Illinois Tool Works to double acquisitions in 2011

By Dow Jones Newswires
Posted Feb. 1 at 5:53 a.m.

Illinois Tool Works Inc. expects business acquisitions in 2011 to bring the company $800 million to $1 billion a year in additional revenue, nearly double the amount from 2010.

Chairman and Chief Executive David Speer said the company’s pipeline of potential acquisitions steadily improved throughout 2010, allowing the company to step up its acquisition goal for 2011. Last year, the company bought 24 companies with combined annual revenues of $530 million. Prior to 2009, ITW had been averaging $1 billion a year in acquired revenue. But the economic recession soured the market for acquisitions.

“I’m optimistic that as we head into the year we’re going to see improvement in the acquisition environment for us,” Speer said during a conference call Monday with analysts. “We certainly have seen steady improvement in the 1 8 deal 3 8 pipeline as we entered” 2011.

ITW is expected to be about one-third of the way to $1 billion when it closes its recent purchase of Royal Dutch Shell PLC’s car-care products portfolio. Shell’s Sopus Products unit, which includes Black Magic liquid wax, Gumout fuel system cleaner and Slick 50 engine oil additive, has annual sales of about $300 million a year, according to a Citi Investment Research report. ITW’s acquisition of Sopus, which stands for Shell Oil Products U.S., is scheduled to close by the end of March.

ITW operates almost 800 separate businesses grouped under nearly 10 business segments, including auto parts, industrial packaging, commercial kitchen equipment and building supplies. The Glenview-based company depends on acquisitions to fortify slow-growing base revenue from existing businesses. Moreover, Speer is counting on acquisitions in the coming years to provide ITW with enough companies to create several additional business segments.

Speer expects a robust market for acquisitions to be enhanced by private-equity firms selling companies to generate profits for their investors. Private-equity selling “will be a good, solid indication of improved acquisition activity for us,” Speer said.

Conversely, Speer acknowledged that private-equity firms anxious to put their investors’ money to work have run up prices for the small and midsize companies sought by ITW. Speer blamed unfavorable pricing for the lack of deals in 2010.

“Valuations are still somewhat challenging, but we’re able to make headway,” Speer said.

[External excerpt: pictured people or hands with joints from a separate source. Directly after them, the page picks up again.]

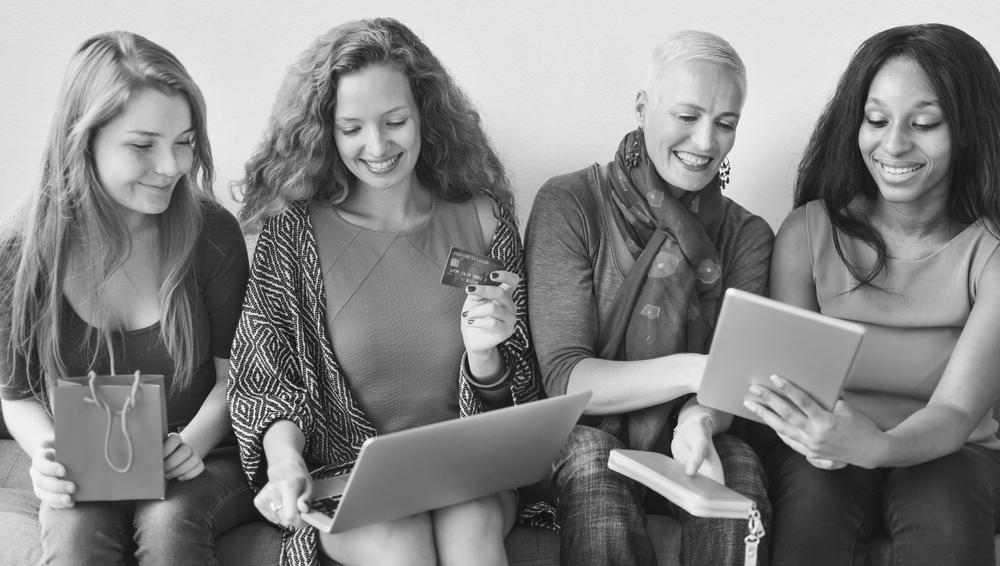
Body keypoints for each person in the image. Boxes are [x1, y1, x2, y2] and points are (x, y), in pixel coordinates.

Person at [227, 18, 541, 566]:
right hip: (344, 476)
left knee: (470, 527)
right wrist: (284, 465)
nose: (376, 146)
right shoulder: (295, 237)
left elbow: (518, 400)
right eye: (352, 129)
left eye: (394, 121)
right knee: (399, 541)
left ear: (425, 114)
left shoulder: (481, 224)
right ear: (327, 131)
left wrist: (485, 355)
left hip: (466, 472)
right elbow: (264, 379)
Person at [743, 23, 1000, 566]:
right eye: (877, 120)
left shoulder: (991, 251)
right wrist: (828, 437)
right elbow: (789, 388)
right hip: (824, 445)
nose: (894, 143)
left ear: (971, 130)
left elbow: (956, 411)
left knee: (945, 512)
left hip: (955, 447)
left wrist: (878, 447)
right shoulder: (807, 232)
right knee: (813, 508)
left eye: (925, 123)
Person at [0, 32, 254, 565]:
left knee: (169, 522)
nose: (173, 165)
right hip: (88, 461)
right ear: (83, 139)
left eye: (184, 141)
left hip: (203, 455)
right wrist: (50, 456)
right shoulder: (23, 253)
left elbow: (239, 379)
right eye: (143, 145)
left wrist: (193, 443)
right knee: (74, 538)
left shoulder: (212, 233)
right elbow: (16, 393)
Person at [525, 30, 773, 566]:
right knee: (594, 458)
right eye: (687, 116)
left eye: (726, 124)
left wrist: (698, 421)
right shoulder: (570, 203)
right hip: (584, 436)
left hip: (688, 424)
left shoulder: (748, 236)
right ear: (643, 108)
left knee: (741, 466)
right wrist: (694, 370)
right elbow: (565, 377)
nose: (706, 142)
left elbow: (730, 386)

For 2011, the company forecast earnings of $3.60 to $3.84 on revenue growth of 12 percent to 15 percent. Analysts polled by Thomson Reuters were expecting $3.70 and 9.9 percent revenue growth. The company’s net income for 2010 was $1.52 billion, or $3.03 a share, from revenue of $15.8 billion.

For the first quarter, ITW predicted earnings of 81 cents to 87 cents on 12 percent to 15 percent revenue growth. Analysts had forecast a 76-cent profit on 11 percent revenue growth.

ITW said rising prices for steel, chemicals and feedstocks for plastic have squeezed margins from some business segments, particularly food equipment, industrial packaging and laminate surfaces.

Speer said ITW is passing along higher expenses for materials to its customers through price increases for finished goods.

ITW’s 13.9 percent overall operating margin for the quarter was up from 12.7 percent a year earlier, but was down two points from the third-quarter, raising investors’ concerns about material cost headwinds. Illinois Tool Works ended Monday’s regular trading session down 2.2 percent, or $1.22, at $53.49 a share.

“It’s explainable and understandable, but it’s disappointing,” said Eli Lustgarten, an analyst for Longbow Research, about the company’s margin pressure. “It was a disappointing quarter.”

For the fourth quarter, the company reported a profit of $392.8 million, or 79 cents a share, down from $507.4 million, or $1.01 a share, a year earlier. The year-earlier period included a 37-cent tax-related gain. Revenue rose 11 percent, to $4.17 billion.